Uliassi Lab 2021: l’infinito (g)astronomico e l’impero dei sensi

Sono definiti, per convenzione, «numeri astronomici» quei numeri che, definendo aritmeticamente l’incommensurabilità dell’universo, non possono essere ‘significati’ se non ricorrendo a espressione matematiche che sfuggono le consuete logiche alle quali si è abituati dalla quotidianità. Eppure questi numeri – costruiti da tanti zeri – non riguardano solo le stelle e le galassie. Assurdamente, ma neppure così tanto se si pensa all’adagio di Ermete Trismegisto, «così in alto come in basso», sono i medesimi che si utilizzano per esprimere un universo molto più piccolo, ma altrettanto complesso: quello della mente umana.

- - -

§ **COSA FARE**: Puoi aggiornare il passo sui numeri astronomici, partendo dalle parole "Sono definiti, per" e fermandoti dopo "della mente umana.", con "nebulose" al posto di "galassie"? Per rispondere basta il passo riportato sopra.

- - -

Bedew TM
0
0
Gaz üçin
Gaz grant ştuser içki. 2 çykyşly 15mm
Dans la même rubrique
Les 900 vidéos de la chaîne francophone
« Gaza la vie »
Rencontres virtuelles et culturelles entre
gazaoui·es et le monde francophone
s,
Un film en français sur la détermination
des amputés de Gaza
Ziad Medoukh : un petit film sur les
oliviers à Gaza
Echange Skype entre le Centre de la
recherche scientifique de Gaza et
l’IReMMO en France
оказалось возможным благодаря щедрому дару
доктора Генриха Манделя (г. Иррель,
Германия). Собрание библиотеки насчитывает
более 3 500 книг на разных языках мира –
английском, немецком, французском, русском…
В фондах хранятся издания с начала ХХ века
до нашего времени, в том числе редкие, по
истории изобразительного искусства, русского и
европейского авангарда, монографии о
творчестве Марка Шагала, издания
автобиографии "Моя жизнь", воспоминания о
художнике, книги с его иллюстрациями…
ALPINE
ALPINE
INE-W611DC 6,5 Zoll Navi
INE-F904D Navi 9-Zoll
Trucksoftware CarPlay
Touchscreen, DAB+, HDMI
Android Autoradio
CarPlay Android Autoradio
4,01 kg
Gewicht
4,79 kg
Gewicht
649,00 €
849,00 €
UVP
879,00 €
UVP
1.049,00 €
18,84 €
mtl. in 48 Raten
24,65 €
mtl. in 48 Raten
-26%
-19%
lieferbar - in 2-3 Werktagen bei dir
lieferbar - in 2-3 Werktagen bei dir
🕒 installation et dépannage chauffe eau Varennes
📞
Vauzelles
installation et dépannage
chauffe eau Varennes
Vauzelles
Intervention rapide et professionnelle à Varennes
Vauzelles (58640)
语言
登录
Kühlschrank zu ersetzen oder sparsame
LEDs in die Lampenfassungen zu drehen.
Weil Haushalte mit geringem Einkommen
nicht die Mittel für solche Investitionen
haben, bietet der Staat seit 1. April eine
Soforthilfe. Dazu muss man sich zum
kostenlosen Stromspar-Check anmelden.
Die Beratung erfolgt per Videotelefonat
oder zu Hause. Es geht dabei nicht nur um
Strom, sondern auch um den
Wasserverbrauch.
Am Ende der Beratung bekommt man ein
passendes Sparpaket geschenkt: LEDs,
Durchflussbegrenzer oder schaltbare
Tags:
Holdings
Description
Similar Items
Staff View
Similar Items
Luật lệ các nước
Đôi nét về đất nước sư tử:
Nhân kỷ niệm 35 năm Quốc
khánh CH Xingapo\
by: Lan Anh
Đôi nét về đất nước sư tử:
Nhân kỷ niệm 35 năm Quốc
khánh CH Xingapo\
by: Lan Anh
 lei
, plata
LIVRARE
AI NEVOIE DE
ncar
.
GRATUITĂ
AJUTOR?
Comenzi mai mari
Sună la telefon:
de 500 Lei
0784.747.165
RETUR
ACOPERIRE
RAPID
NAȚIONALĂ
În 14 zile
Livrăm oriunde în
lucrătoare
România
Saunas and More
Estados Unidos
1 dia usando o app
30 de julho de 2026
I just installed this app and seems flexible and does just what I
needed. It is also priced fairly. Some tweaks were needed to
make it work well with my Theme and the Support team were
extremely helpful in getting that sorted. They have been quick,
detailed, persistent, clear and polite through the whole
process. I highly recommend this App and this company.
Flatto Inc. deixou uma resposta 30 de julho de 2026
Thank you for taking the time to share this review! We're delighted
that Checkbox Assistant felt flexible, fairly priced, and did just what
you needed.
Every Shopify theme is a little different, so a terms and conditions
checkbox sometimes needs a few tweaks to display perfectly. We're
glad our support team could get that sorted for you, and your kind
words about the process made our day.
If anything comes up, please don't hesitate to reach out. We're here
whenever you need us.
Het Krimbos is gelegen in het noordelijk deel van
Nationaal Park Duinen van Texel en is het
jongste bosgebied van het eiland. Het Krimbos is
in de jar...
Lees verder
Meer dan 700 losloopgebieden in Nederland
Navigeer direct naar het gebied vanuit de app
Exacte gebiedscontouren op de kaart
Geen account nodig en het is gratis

- - -

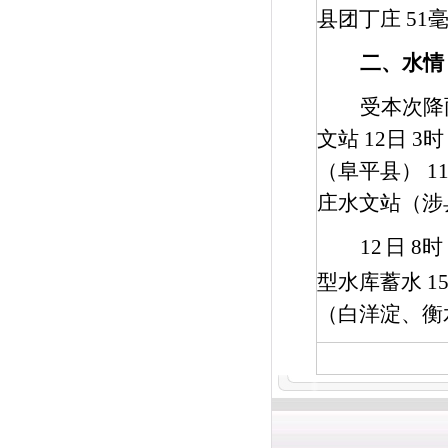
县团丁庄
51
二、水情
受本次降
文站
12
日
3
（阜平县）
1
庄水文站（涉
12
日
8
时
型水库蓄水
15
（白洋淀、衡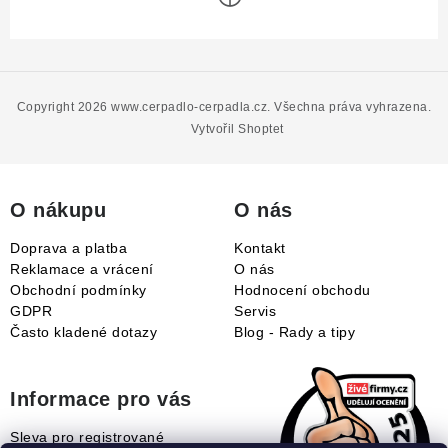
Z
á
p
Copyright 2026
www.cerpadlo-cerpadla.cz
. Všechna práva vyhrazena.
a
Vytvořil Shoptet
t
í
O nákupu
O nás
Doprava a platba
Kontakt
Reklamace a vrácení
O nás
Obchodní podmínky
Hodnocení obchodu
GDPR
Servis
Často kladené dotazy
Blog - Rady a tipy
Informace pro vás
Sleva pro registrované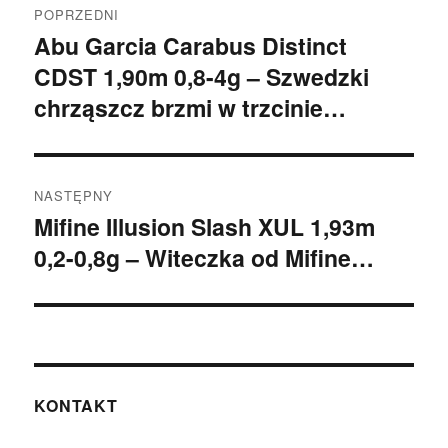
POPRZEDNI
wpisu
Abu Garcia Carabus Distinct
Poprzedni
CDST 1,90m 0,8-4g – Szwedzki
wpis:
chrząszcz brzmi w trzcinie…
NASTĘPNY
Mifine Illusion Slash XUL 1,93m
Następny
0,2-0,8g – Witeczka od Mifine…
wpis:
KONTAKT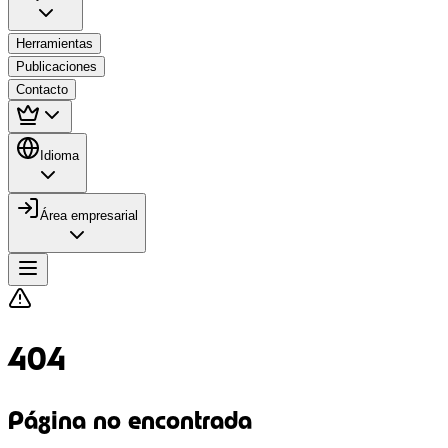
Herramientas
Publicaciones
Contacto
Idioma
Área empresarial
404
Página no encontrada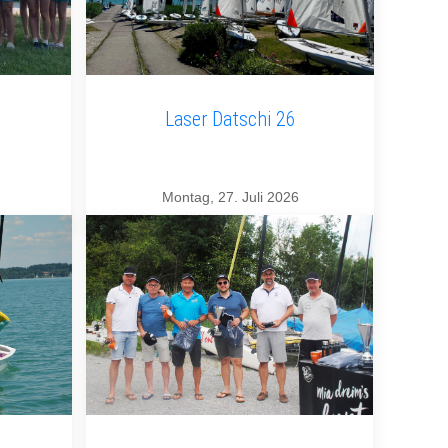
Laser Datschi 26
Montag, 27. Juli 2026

- - -

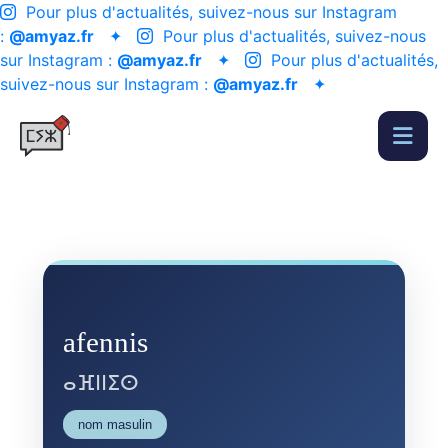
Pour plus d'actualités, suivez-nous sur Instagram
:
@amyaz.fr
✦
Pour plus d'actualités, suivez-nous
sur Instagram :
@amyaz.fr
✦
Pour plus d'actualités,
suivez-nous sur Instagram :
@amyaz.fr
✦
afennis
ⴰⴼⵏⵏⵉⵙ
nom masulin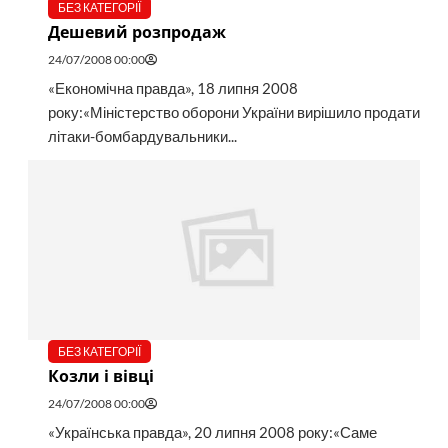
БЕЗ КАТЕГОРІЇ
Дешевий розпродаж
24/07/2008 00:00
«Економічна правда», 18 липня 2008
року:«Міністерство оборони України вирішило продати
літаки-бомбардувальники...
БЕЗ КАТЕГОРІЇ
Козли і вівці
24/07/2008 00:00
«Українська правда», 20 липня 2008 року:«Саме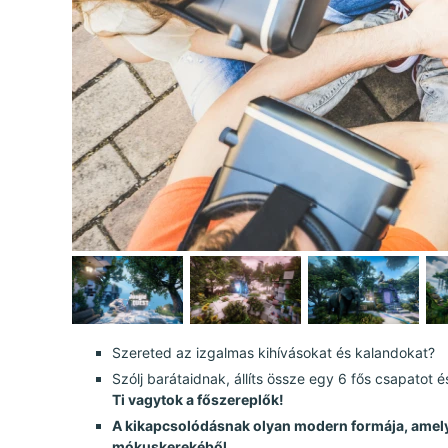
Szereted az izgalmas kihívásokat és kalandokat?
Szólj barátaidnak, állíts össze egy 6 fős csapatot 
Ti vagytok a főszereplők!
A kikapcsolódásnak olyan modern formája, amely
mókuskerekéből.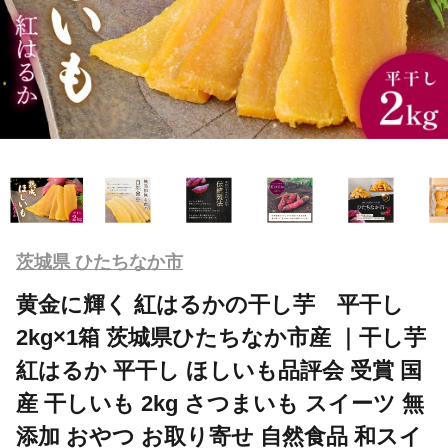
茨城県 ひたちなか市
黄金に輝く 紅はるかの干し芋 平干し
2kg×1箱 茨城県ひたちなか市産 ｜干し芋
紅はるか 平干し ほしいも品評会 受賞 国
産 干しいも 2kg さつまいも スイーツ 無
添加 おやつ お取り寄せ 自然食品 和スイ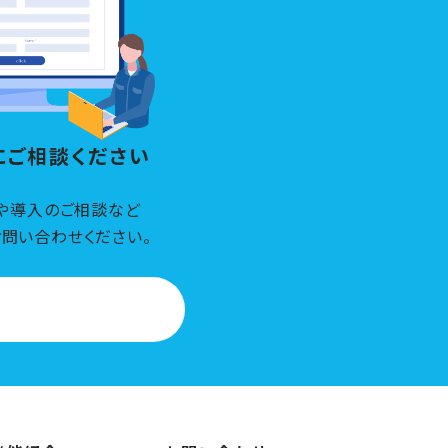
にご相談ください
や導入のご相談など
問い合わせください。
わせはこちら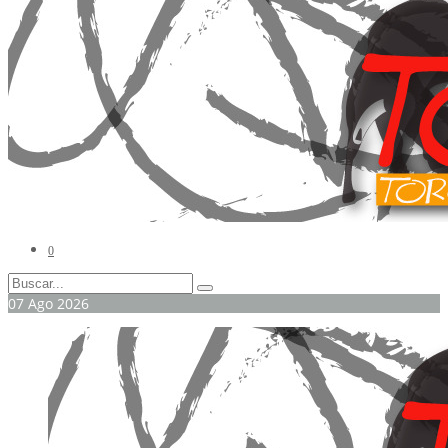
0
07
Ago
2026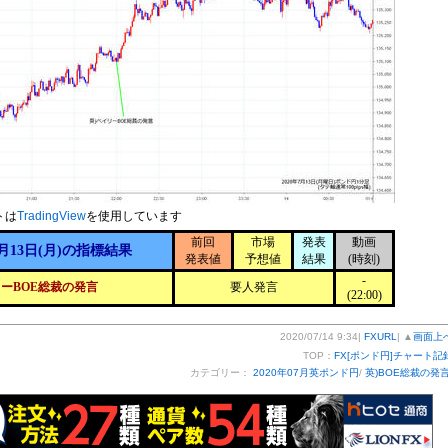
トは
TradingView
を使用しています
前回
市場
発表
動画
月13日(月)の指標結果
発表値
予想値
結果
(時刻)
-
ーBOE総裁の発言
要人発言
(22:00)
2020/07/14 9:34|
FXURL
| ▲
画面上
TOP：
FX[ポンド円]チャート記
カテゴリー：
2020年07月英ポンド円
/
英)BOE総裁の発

- - -

§ **RISPOSTA**:
Sono definiti, per convenzione, «numeri astronomici» quei numeri che, definendo aritmeticamente l’incommensurabilità dell’universo, non possono essere ‘significati’ se non ricorrendo a espressione matematiche che sfuggono le consuete logiche alle quali si è abituati dalla quotidianità. Eppure questi numeri – costruiti da tanti zeri – non riguardano solo le stelle e le nebulose. Assurdamente, ma neppure così tanto se si pensa all’adagio di Ermete Trismegisto, «così in alto come in basso», sono i medesimi che si utilizzano per esprimere un universo molto più piccolo, ma altrettanto complesso: quello della mente umana.